PROBLEM SET
a - Answer these questions about the pottery and painting excerpt, one per line:
(i) What was the separate building originally meant to be?
(ii) What is the propane kiln used for?
(iii) From which room are the classes taught online?
b - Write the next part of the pottery and painting excerpt, starting after its final sentence.

____ EXCERPT

In 2021 I made 61. That summer was when I got my pottery studio up and running. It was quite distracting! In a very good way. It’s a separate building we put up years ago that was intended to be a music studio for the BLP and me, but we never really used it for that. It remained easier to just practice with our band in the living room. It still is. So when a friend of mine traded her pottery wheel for one of my paintings, we just ran with it. We scoured Craigslist for people wanting to get rid of kilns and found two. One of them is electric and I use it for all my clay firing. The other, we configured to run on propane. It sits outside the pottery studio, and we use that for “raku” firing.

But didn’t I say this post would be about painting?
See how distracted I get when it comes to clay?
Back to the topic at hand…

There’s this “thing” that happens with painting. My combination office/art studio is always set up and ready to go. The lovely and evocative aroma of oil paints and solvents is always there. I teach my classes online from that room, do all my design work for ceramics and other art activities- printmaking, drawing, video editing, and a lot more stuff for the art gallery I belong to. Eventually, the idea for a painting becomes harder and harder to put aside, and grows into an actual yearning to make it happen. It feels very much the same as each time I was expecting a child, as the delivery dates drew closer, that feeling of wanting and needing to hold that baby in my arms.

When it becomes irresistible, I make it happen.

________
____ PROVIDED DATA

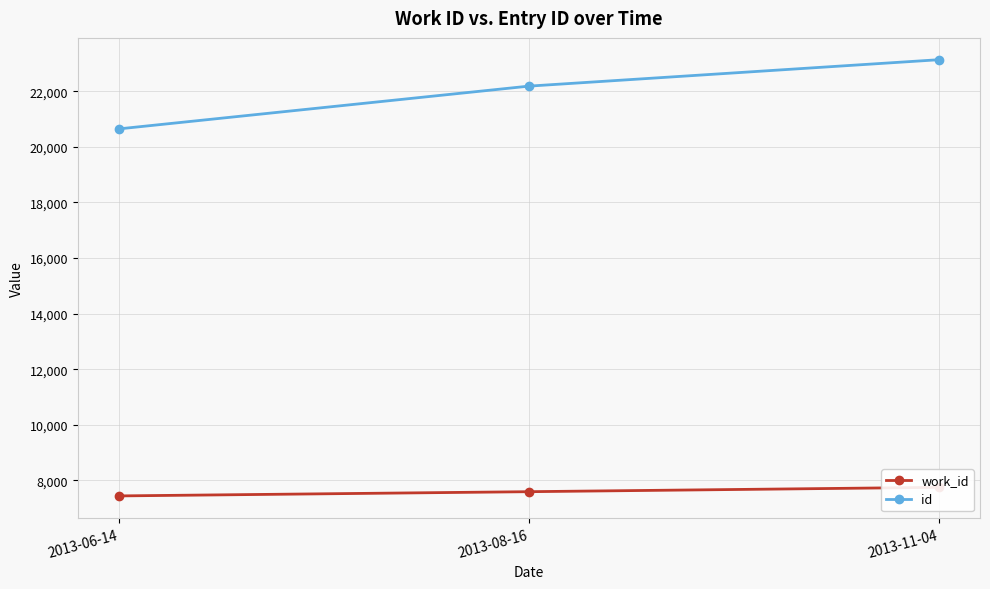

Where is work_id nearest to the value 7593?

2013-08-16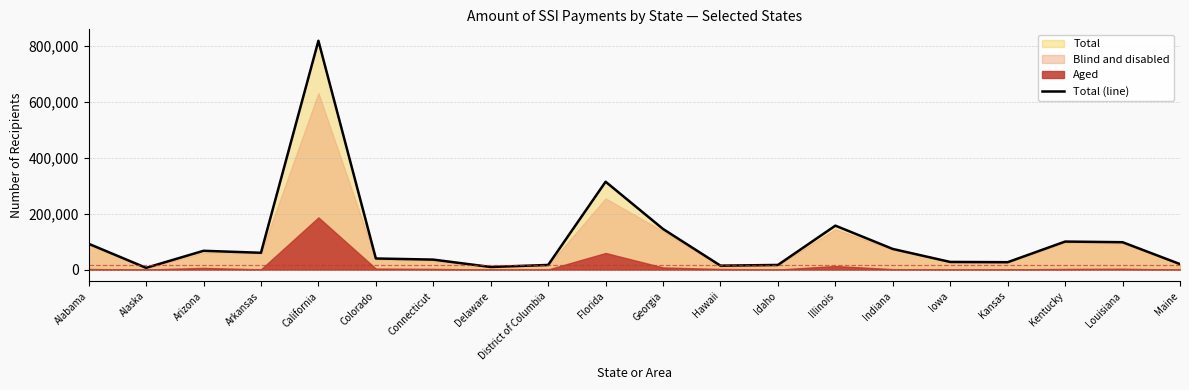

List the labels in order of value, smallest first.

Alaska, Delaware, Hawaii, Idaho, District of Columbia, Maine, Kansas, Iowa, Connecticut, Colorado, Arkansas, Arizona, Indiana, Alabama, Louisiana, Kentucky, Georgia, Illinois, Florida, California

________

SOLVED TASKS
a -
(i) A music studio
(ii) Raku firing
(iii) The combination office/art studio

b -
The first image below comes from some photo references I took last July in Port Townsend, Washington. I usually have a month-long annual art show at a venue there each summer, and setting up the show requires me to be there early in the morning. The light and marine layer drew me in. Port Townsend has been an inspiration for probably over 20 paintings over the last several years. Between the waterfront and ships, the Victorian era buildings on the main street, and Fort Worden, there is always something that catches my attention.

Serene Morning, Port Townsend
Oil on board
10″ x 8″

This next image is based on many photographs I’ve taken of Sinclair Inlet and Rich Passage on the Puget Sound. I live close to these places and have many opportunities to see them at different times of the day all year round. It’s never the same twice.

Soft Sunrise
Oil on board
12″ x 24″

PS The featured image for this post, The Schooner Merrie Ellen, was painted in the summer of 2019. I included it here because it is another Port Townsend painting. One of my favorites, actually. I love the contrast between the elegant (and pink!!!) Merrie Ellen and the clunky container ship in the background, waiting for her turn to dock in Seattle.